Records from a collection
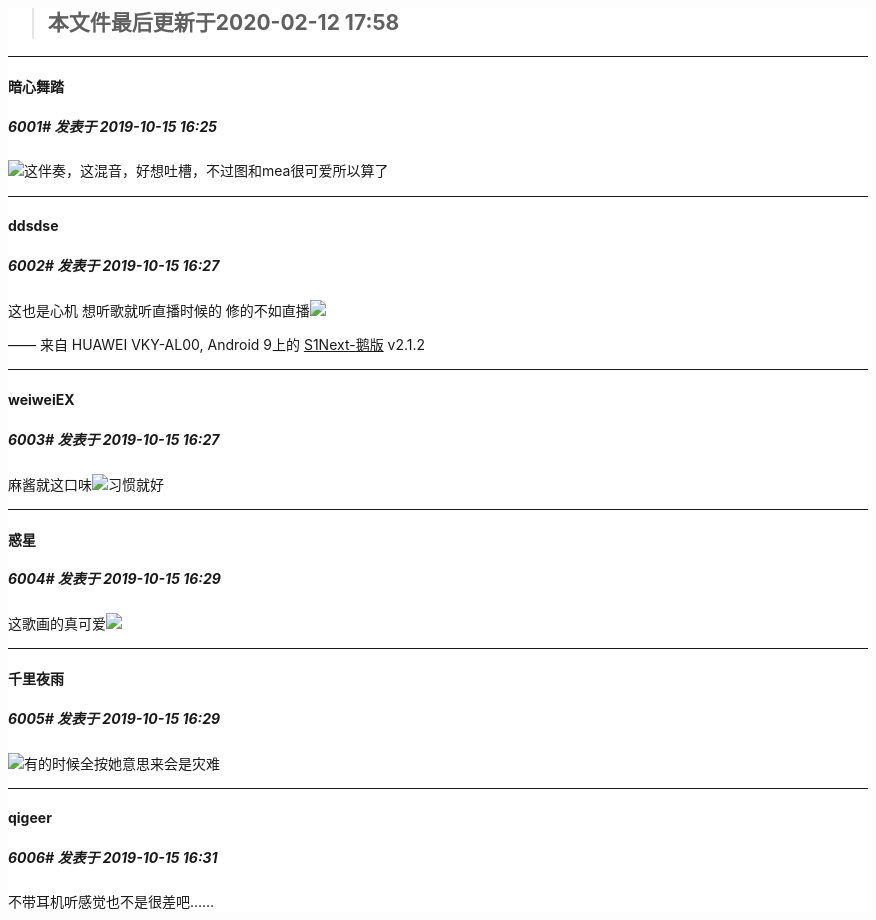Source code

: > ## **本文件最后更新于2020-02-12 17:58** 


-----

####  暗心舞踏  
##### 6001#       发表于 2019-10-15 16:25


<img src="https://static.saraba1st.com/image/smiley/face2017/067.png" referrerpolicy="no-referrer">这伴奏，这混音，好想吐槽，不过图和mea很可爱所以算了


-----

####  ddsdse  
##### 6002#       发表于 2019-10-15 16:27


这也是心机 想听歌就听直播时候的 修的不如直播<img src="https://static.saraba1st.com/image/smiley/face2017/037.png" referrerpolicy="no-referrer">

—— 来自 HUAWEI VKY-AL00, Android 9上的 [S1Next-鹅版](https://github.com/ykrank/S1-Next/releases) v2.1.2


-----

####  weiweiEX  
##### 6003#       发表于 2019-10-15 16:27


麻酱就这口味<img src="https://static.saraba1st.com/image/smiley/face2017/067.png" referrerpolicy="no-referrer">习惯就好


-----

####  惑星  
##### 6004#       发表于 2019-10-15 16:29


这歌画的真可爱<img src="https://static.saraba1st.com/image/smiley/face2017/067.png" referrerpolicy="no-referrer">


-----

####  千里夜雨  
##### 6005#       发表于 2019-10-15 16:29


<img src="https://static.saraba1st.com/image/smiley/face2017/002.png" referrerpolicy="no-referrer">有的时候全按她意思来会是灾难


-----

####  qigeer  
##### 6006#       发表于 2019-10-15 16:31


不带耳机听感觉也不是很差吧……
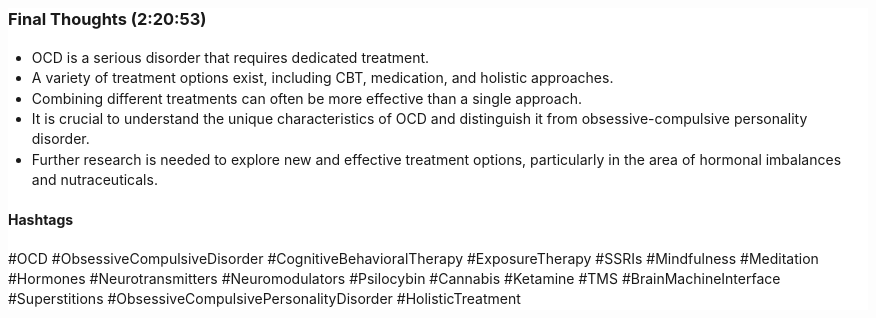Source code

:### Final Thoughts (2:20:53)

- OCD is a serious disorder that requires dedicated treatment.
- A variety of treatment options exist, including CBT, medication, and holistic approaches.
- Combining different treatments can often be more effective than a single approach.
- It is crucial to understand the unique characteristics of OCD and distinguish it from obsessive-compulsive personality disorder.
-  Further research is needed to explore new and effective treatment options, particularly in the area of hormonal imbalances and nutraceuticals.

#### Hashtags
#OCD #ObsessiveCompulsiveDisorder #CognitiveBehavioralTherapy #ExposureTherapy #SSRIs #Mindfulness #Meditation #Hormones #Neurotransmitters #Neuromodulators #Psilocybin #Cannabis #Ketamine #TMS #BrainMachineInterface #Superstitions #ObsessiveCompulsivePersonalityDisorder #HolisticTreatment 
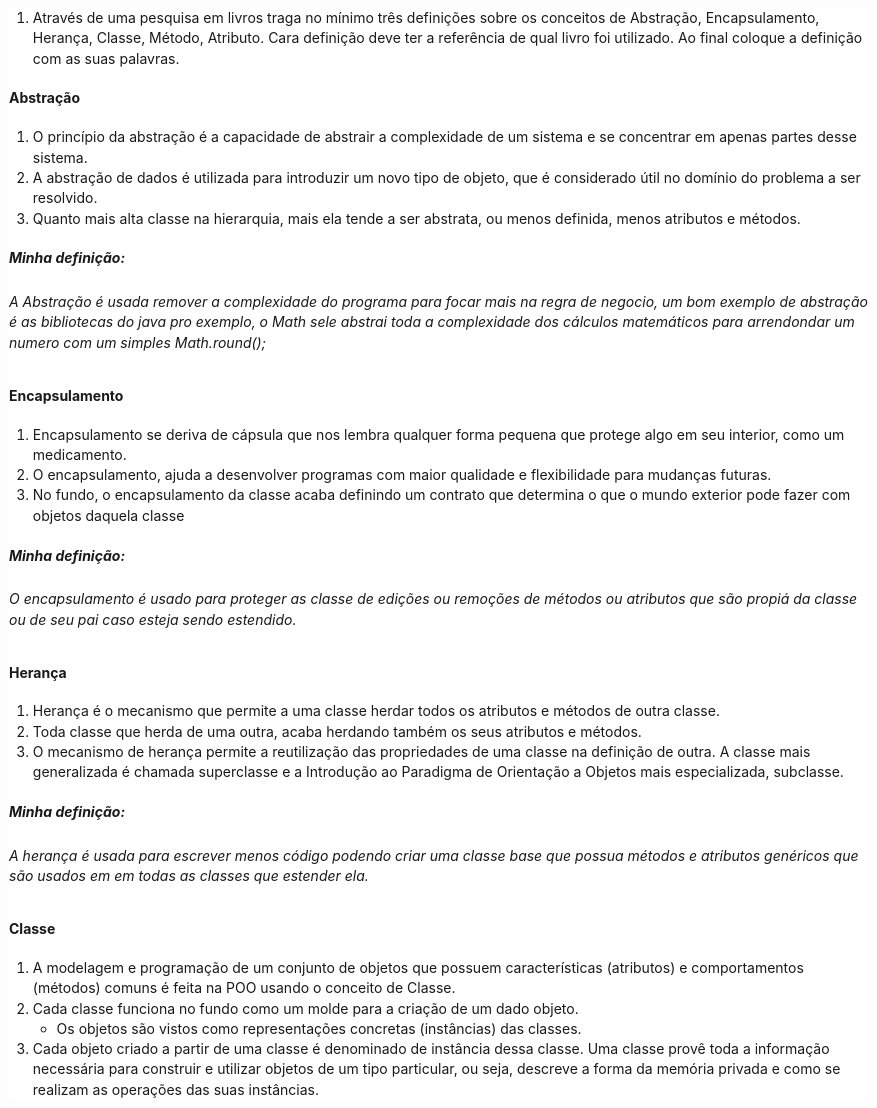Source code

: 1. Através de uma pesquisa em livros traga no mínimo três definições sobre os conceitos de
Abstração, Encapsulamento, Herança, Classe, Método, Atributo.
Cara definição deve ter a referência de qual livro foi utilizado. Ao final coloque a definição com as suas palavras.

#### Abstração
  1. O princípio da abstração é a capacidade de abstrair a
    complexidade de um sistema e se concentrar em apenas
    partes desse sistema.
  2. A abstração de dados é utilizada para introduzir um novo tipo de  objeto, que é considerado útil no domínio do problema a ser resolvido.
  3. Quanto mais alta classe na hierarquia, mais ela tende a ser abstrata, ou menos definida, menos atributos e métodos.

##### Minha definição:
###### A Abstração é usada remover a complexidade do programa para focar mais na regra de negocio, um bom exemplo de abstração é as bibliotecas do java pro exemplo, o Math sele abstrai toda a complexidade dos cálculos matemáticos para arrendondar um numero com um simples Math.round();

#### Encapsulamento
  1. Encapsulamento se deriva de cápsula que nos lembra qualquer forma pequena que protege algo em seu interior, como um medicamento.
  2. O encapsulamento, ajuda a desenvolver programas com maior qualidade e flexibilidade para mudanças futuras.
  3. No fundo, o encapsulamento da classe acaba definindo um contrato que determina o que o mundo exterior pode fazer com objetos daquela classe

##### Minha definição:
###### O encapsulamento é usado para proteger as classe de edições ou remoções de métodos ou atributos que são propiá da classe ou de seu pai caso esteja sendo estendido.

#### Herança
  1. Herança é o mecanismo que permite a uma classe herdar todos os atributos e métodos de outra classe.
  2. Toda classe que herda de uma outra, acaba herdando também os seus atributos e métodos.
  3. O mecanismo de herança permite a reutilização das propriedades de uma classe na definição de outra. A classe mais generalizada é chamada superclasse e a  Introdução ao Paradigma de Orientação a Objetos mais especializada, subclasse.

##### Minha definição:
###### A herança é usada para escrever menos código podendo criar uma classe base que possua métodos e atributos genéricos que são usados em em todas as classes que estender ela.

#### Classe
  1. A modelagem e programação de um conjunto de objetos que possuem características (atributos) e comportamentos (métodos) comuns é feita na POO usando o conceito de Classe.
  2.  Cada classe funciona no fundo como um molde para a criação de um dado objeto.
      -  Os objetos são vistos como representações concretas (instâncias) das classes.
  3. Cada objeto criado a partir de uma classe é denominado de instância dessa classe. Uma classe provê toda a informação necessária para construir e  utilizar objetos de um tipo particular, ou seja, descreve a forma da memória privada e como  se realizam as operações das suas instâncias.
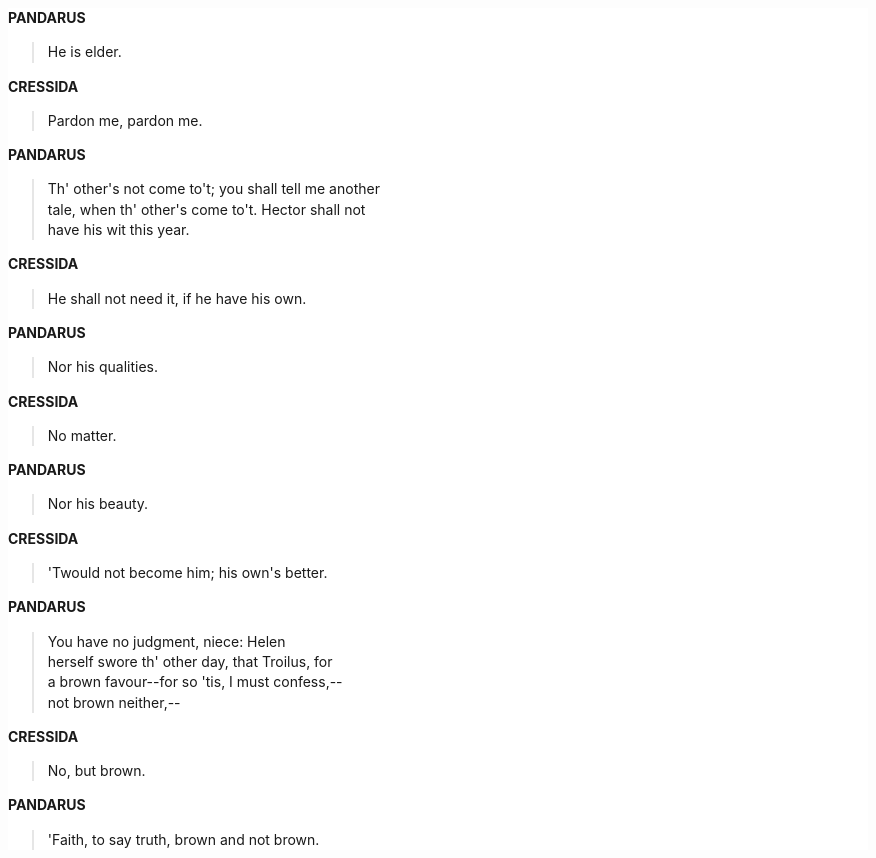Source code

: <a name="speech43"><b>PANDARUS</b></a>
<blockquote>
<a name="1.2.80">He is elder.</a><br>
</blockquote>

<a name="speech44"><b>CRESSIDA</b></a>
<blockquote>
<a name="1.2.81">Pardon me, pardon me.</a><br>
</blockquote>

<a name="speech45"><b>PANDARUS</b></a>
<blockquote>
<a name="1.2.82">Th' other's not come to't; you shall tell me another</a><br>
<a name="1.2.83">tale, when th' other's come to't. Hector shall not</a><br>
<a name="1.2.84">have his wit this year.</a><br>
</blockquote>

<a name="speech46"><b>CRESSIDA</b></a>
<blockquote>
<a name="1.2.85">He shall not need it, if he have his own.</a><br>
</blockquote>

<a name="speech47"><b>PANDARUS</b></a>
<blockquote>
<a name="1.2.86">Nor his qualities.</a><br>
</blockquote>

<a name="speech48"><b>CRESSIDA</b></a>
<blockquote>
<a name="1.2.87">No matter.</a><br>
</blockquote>

<a name="speech49"><b>PANDARUS</b></a>
<blockquote>
<a name="1.2.88">Nor his beauty.</a><br>
</blockquote>

<a name="speech50"><b>CRESSIDA</b></a>
<blockquote>
<a name="1.2.89">'Twould not become him; his own's better.</a><br>
</blockquote>

<a name="speech51"><b>PANDARUS</b></a>
<blockquote>
<a name="1.2.90">You have no judgment, niece: Helen</a><br>
<a name="1.2.91">herself swore th' other day, that Troilus, for</a><br>
<a name="1.2.92">a brown favour--for so 'tis, I must confess,--</a><br>
<a name="1.2.93">not brown neither,--</a><br>
</blockquote>

<a name="speech52"><b>CRESSIDA</b></a>
<blockquote>
<a name="1.2.94">No, but brown.</a><br>
</blockquote>

<a name="speech53"><b>PANDARUS</b></a>
<blockquote>
<a name="1.2.95">'Faith, to say truth, brown and not brown.</a><br>
</blockquote>
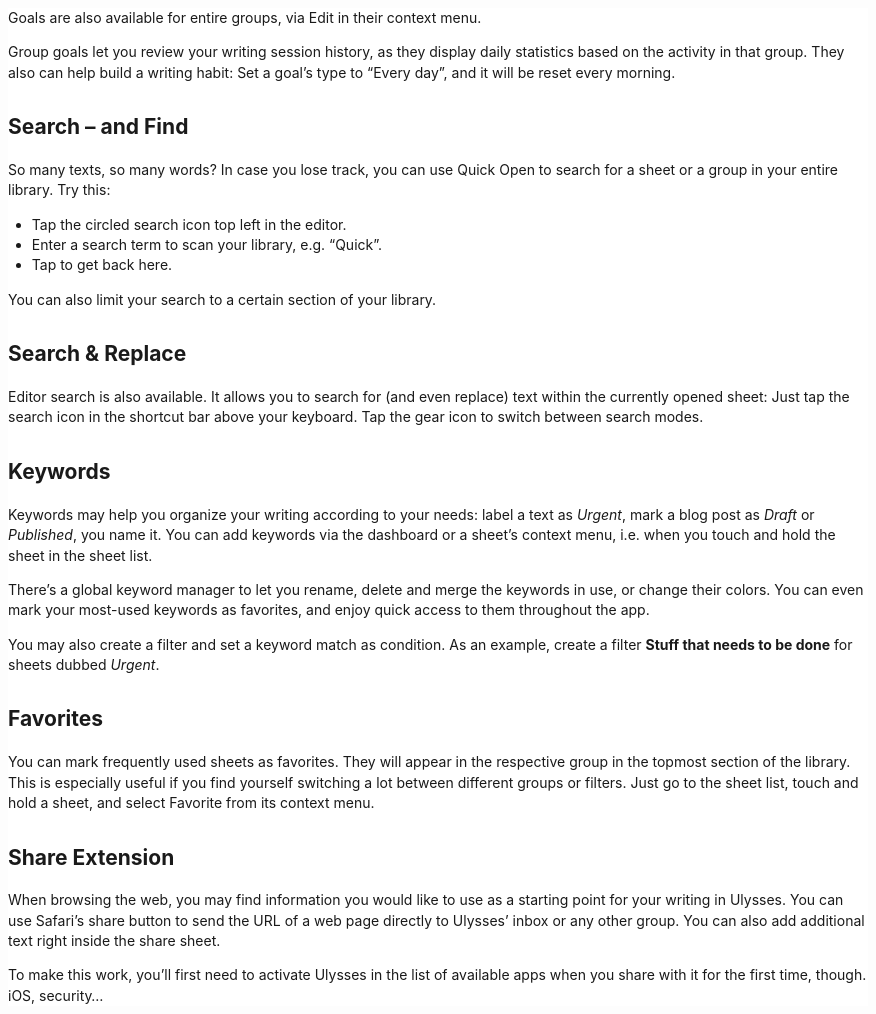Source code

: Goals are also available for entire groups, via Edit in their context menu.

Group goals let you review your writing session history, as they display daily statistics based on the activity in that group. They also can help build a writing habit: Set a goal’s type to “Every day”, and it will be reset every morning.

## Search – and Find

So many texts, so many words? In case you lose track, you can use Quick Open to search for a sheet or a group in your entire library. Try this:

- Tap the circled search icon top left in the editor.
- Enter a search term to scan your library, e.g. “Quick”.
- Tap to get back here.

You can also limit your search to a certain section of your library.

## Search & Replace

Editor search is also available. It allows you to search for (and even replace) text within the currently opened sheet: Just tap the search icon in the shortcut bar above your keyboard. Tap the gear icon to switch between search modes.


## Keywords

Keywords may help you organize your writing according to your needs: label a text as _Urgent_, mark a blog post as _Draft_ or _Published_, you name it. You can add keywords via the dashboard or a sheet’s context menu, i.e. when you touch and hold the sheet in the sheet list.

There’s a global keyword manager to let you rename, delete and merge the keywords in use, or change their colors. You can even mark your most-used keywords as favorites, and enjoy quick access to them throughout the app.

You may also create a filter and set a keyword match as condition. As an example, create a filter **Stuff that needs to be done** for sheets dubbed _Urgent_.

## Favorites

You can mark frequently used sheets as favorites. They will appear in the respective group in the topmost section of the library. This is especially useful if you find yourself switching a lot between different groups or filters. Just go to the sheet list, touch and hold a sheet, and select Favorite from its context menu.


## Share Extension

When browsing the web, you may find information you would like to use as a starting point for your writing in Ulysses. You can use Safari’s share button to send the URL of a web page directly to Ulysses’ inbox or any other group. You can also add additional text right inside the share sheet.

To make this work, you’ll first need to activate Ulysses in the list of available apps when you share with it for the first time, though. iOS, security…
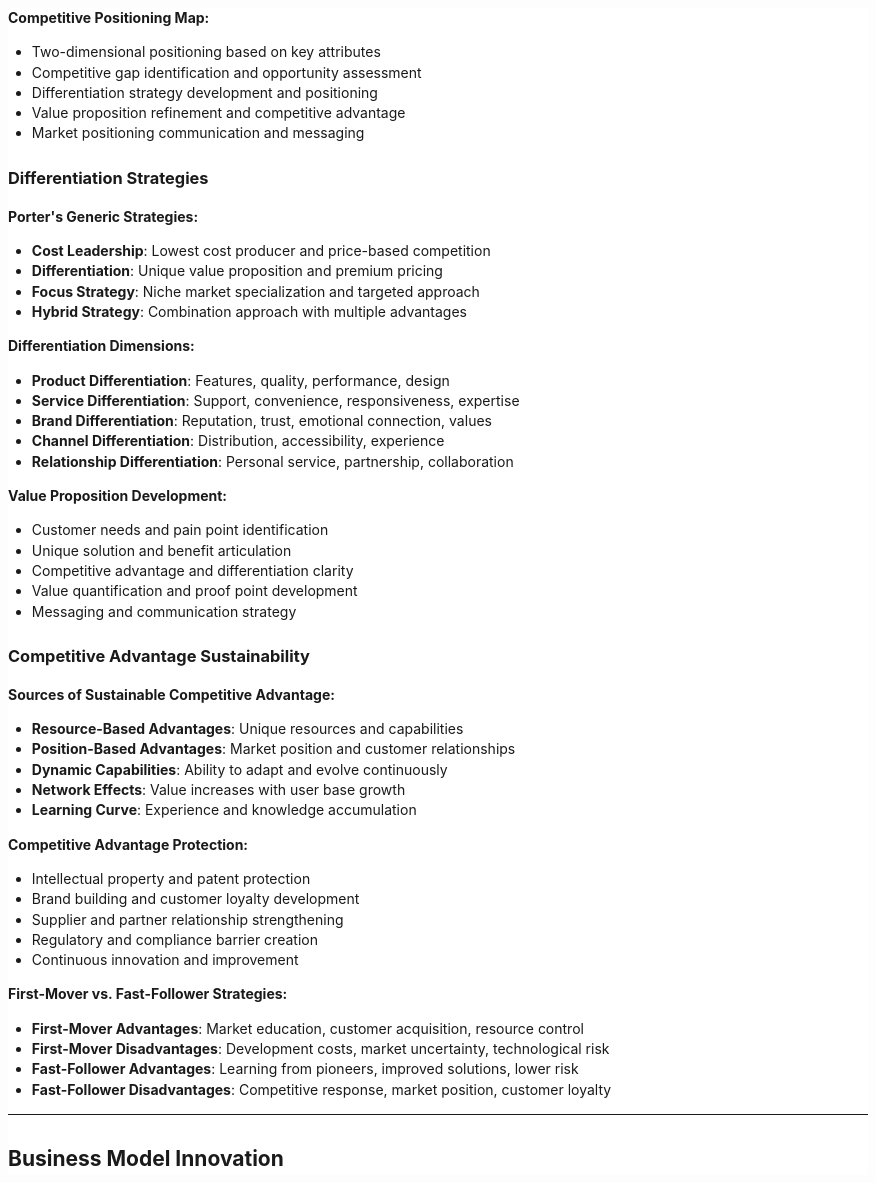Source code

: **Competitive Positioning Map:**
- Two-dimensional positioning based on key attributes
- Competitive gap identification and opportunity assessment
- Differentiation strategy development and positioning
- Value proposition refinement and competitive advantage
- Market positioning communication and messaging

### Differentiation Strategies

**Porter's Generic Strategies:**
- **Cost Leadership**: Lowest cost producer and price-based competition
- **Differentiation**: Unique value proposition and premium pricing
- **Focus Strategy**: Niche market specialization and targeted approach
- **Hybrid Strategy**: Combination approach with multiple advantages

**Differentiation Dimensions:**
- **Product Differentiation**: Features, quality, performance, design
- **Service Differentiation**: Support, convenience, responsiveness, expertise
- **Brand Differentiation**: Reputation, trust, emotional connection, values
- **Channel Differentiation**: Distribution, accessibility, experience
- **Relationship Differentiation**: Personal service, partnership, collaboration

**Value Proposition Development:**
- Customer needs and pain point identification
- Unique solution and benefit articulation
- Competitive advantage and differentiation clarity
- Value quantification and proof point development
- Messaging and communication strategy

### Competitive Advantage Sustainability

**Sources of Sustainable Competitive Advantage:**
- **Resource-Based Advantages**: Unique resources and capabilities
- **Position-Based Advantages**: Market position and customer relationships
- **Dynamic Capabilities**: Ability to adapt and evolve continuously
- **Network Effects**: Value increases with user base growth
- **Learning Curve**: Experience and knowledge accumulation

**Competitive Advantage Protection:**
- Intellectual property and patent protection
- Brand building and customer loyalty development
- Supplier and partner relationship strengthening
- Regulatory and compliance barrier creation
- Continuous innovation and improvement

**First-Mover vs. Fast-Follower Strategies:**
- **First-Mover Advantages**: Market education, customer acquisition, resource control
- **First-Mover Disadvantages**: Development costs, market uncertainty, technological risk
- **Fast-Follower Advantages**: Learning from pioneers, improved solutions, lower risk
- **Fast-Follower Disadvantages**: Competitive response, market position, customer loyalty

---

## Business Model Innovation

_EXERCISE BRIEF_
From the records above, copy only the lines starting with the line that holds "Sustainable Competitive Advantage:**" and going on through the line that holds "- **First-Mover Advantages**: Market", exactly as written.

_WRITTEN REPLY_
**Sources of Sustainable Competitive Advantage:**
- **Resource-Based Advantages**: Unique resources and capabilities
- **Position-Based Advantages**: Market position and customer relationships
- **Dynamic Capabilities**: Ability to adapt and evolve continuously
- **Network Effects**: Value increases with user base growth
- **Learning Curve**: Experience and knowledge accumulation

**Competitive Advantage Protection:**
- Intellectual property and patent protection
- Brand building and customer loyalty development
- Supplier and partner relationship strengthening
- Regulatory and compliance barrier creation
- Continuous innovation and improvement

**First-Mover vs. Fast-Follower Strategies:**
- **First-Mover Advantages**: Market education, customer acquisition, resource control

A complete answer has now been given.